Temporal activation of sense iab transcripts. (A) At late stage 4 in embryos hybridized with probes against engrailed and iab4s transcripts, expression is detected only in the posterior iab4 domain, before the appearance of anterior engrailed expression. (B) In early blastoderm stage 5 embryos, sense transcripts can be detected in the iab4 domain and the anterior engrailed stripe 2. (C) Colinear distribution of transcripts in the iab regions. Measure of transcript distribution is shown as a percentage of embryo length. The anterior tip of the embryo corresponds to 0 and the posterior tip corresponds to 100. The probes are listed according to their order on the chromosome (see Fig. 1A), with the exception of probes against the two Hox genes, Aexon (green) and Bexon (yellow), which are shown at the bottom and the top of graph, respectively. Colinearity between the chromosomal order of probes and their transcription patterns is observed. The anterior limits of transcription for probes from the iab5, iab6, iab7, and iab8 regions are restricted within the AbdB domain of expression (pale yellow), whereas probes from iab3 and iab4 regions detect patterns extending into the abdA expression domain (pale green).
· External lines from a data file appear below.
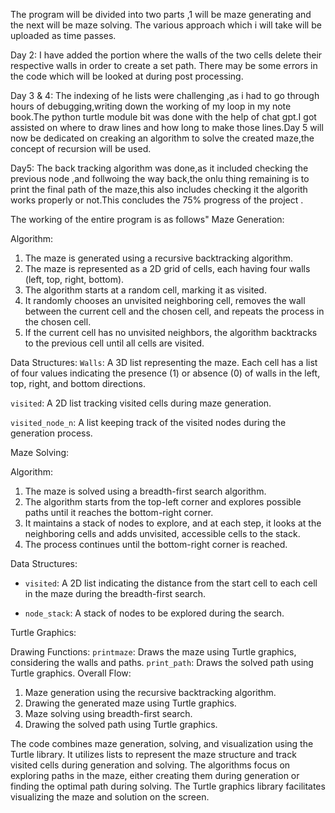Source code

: The program will be divided into two parts ,1 will be maze generating and the next will be maze solving.
The various approach which i will take will be uploaded as time passes.

Day 2:
I have added the portion where the walls of the two cells delete their respective walls in order to create a set path. There may be some errors in the code which will be looked at during post processing.

Day 3 & 4:
 The indexing of he lists were challenging ,as i had to go through hours of debugging,writing down the working of my loop in my note book.The python turtle module bit was done with the help of chat gpt.I got assisted on where to draw lines and how long to make those lines.Day 5 will now be dedicated on creaking an algorithm to solve the created maze,the concept of recursion will be used. 

Day5:
The back tracking algorithm was done,as it included checking the previous node ,and follwoing the way back,the onlu thing remaining is to print the final path of the maze,this also includes checking it the algorith works properly or not.This concludes the 75% progress of the project .


The working of the entire program is as follows"
Maze Generation:

Algorithm:
1. The maze is generated using a recursive backtracking algorithm.
2. The maze is represented as a 2D grid of cells, each having four walls (left, top, right, bottom).
3. The algorithm starts at a random cell, marking it as visited.
4. It randomly chooses an unvisited neighboring cell, removes the wall between the current cell and the chosen cell, and repeats the process in the chosen cell.
5. If the current cell has no unvisited neighbors, the algorithm backtracks to the previous cell until all cells are visited.

Data Structures:
`Walls`: A 3D list representing the maze. Each cell has a list of four values indicating the presence (1) or absence (0) of walls in the left, top, right, and bottom directions.

`visited`: A 2D list tracking visited cells during maze generation.

`visited_node_n`: A list keeping track of the visited nodes during the generation process.

Maze Solving:

Algorithm:
1. The maze is solved using a breadth-first search algorithm.
2. The algorithm starts from the top-left corner and explores possible paths until it reaches the bottom-right corner.
3. It maintains a stack of nodes to explore, and at each step, it looks at the neighboring cells and adds unvisited, accessible cells to the stack.
4. The process continues until the bottom-right corner is reached.

Data Structures:
- `visited`: A 2D list indicating the distance from the start cell to each cell in the maze during the breadth-first search.

- `node_stack`: A stack of nodes to be explored during the search.

Turtle Graphics:

Drawing Functions:
`printmaze`: Draws the maze using Turtle graphics, considering the walls and paths.
`print_path`: Draws the solved path using Turtle graphics.
Overall Flow:

1. Maze generation using the recursive backtracking algorithm.
2. Drawing the generated maze using Turtle graphics.
3. Maze solving using breadth-first search.
4. Drawing the solved path using Turtle graphics.

The code combines maze generation, solving, and visualization using the Turtle library. It utilizes lists to represent the maze structure and track visited cells during generation and solving. The algorithms focus on exploring paths in the maze, either creating them during generation or finding the optimal path during solving. The Turtle graphics library facilitates visualizing the maze and solution on the screen.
The distribution of the antisense transcripts detected in iab4 and iab6 are also colinear with their chromosomal locations and are shown in black.

Fig 4.

Antisense transcripts in the iab regions. (A–D) Sense transcription pattern at iab4 region during embryonic development detected by probe 4-5. No transcript is detectable at stage 5 (A). Transcription is detectable at stage 8 and, by stage 9, is restricted to abdominal segments 8 and 9. Transcription persists in the two most posterior abdominal segments through stage 13 (D). (E–H) The iab4as transcript (23) also is detected by probe 4-5, although the pattern is distinct from that of sense transcription. At blastoderm stage 5, the antisense transcript is expressed strongly in the iab4 domain (E) and persists in abdominal segments 1–7 through developmental stages 8 (F), 9 (G), and 13 (H), but is excluded from the most posterior segments. The distributions of the iab4as and iab4 sense transcripts appear to be mutually exclusive. (I and J) A novel antisense transcript is detected by probe 6-1. At blastoderm stage 5, the transcript is restricted to the iab6 domain (I) and, by stage 9, is expressed strongly in abdominal segments 4, 5, and 6 and more weakly in 7, 8, and 9 (J). The sense transcription detected by probe 6-1 (data not shown) is mutually exclusive to the iab6as pattern.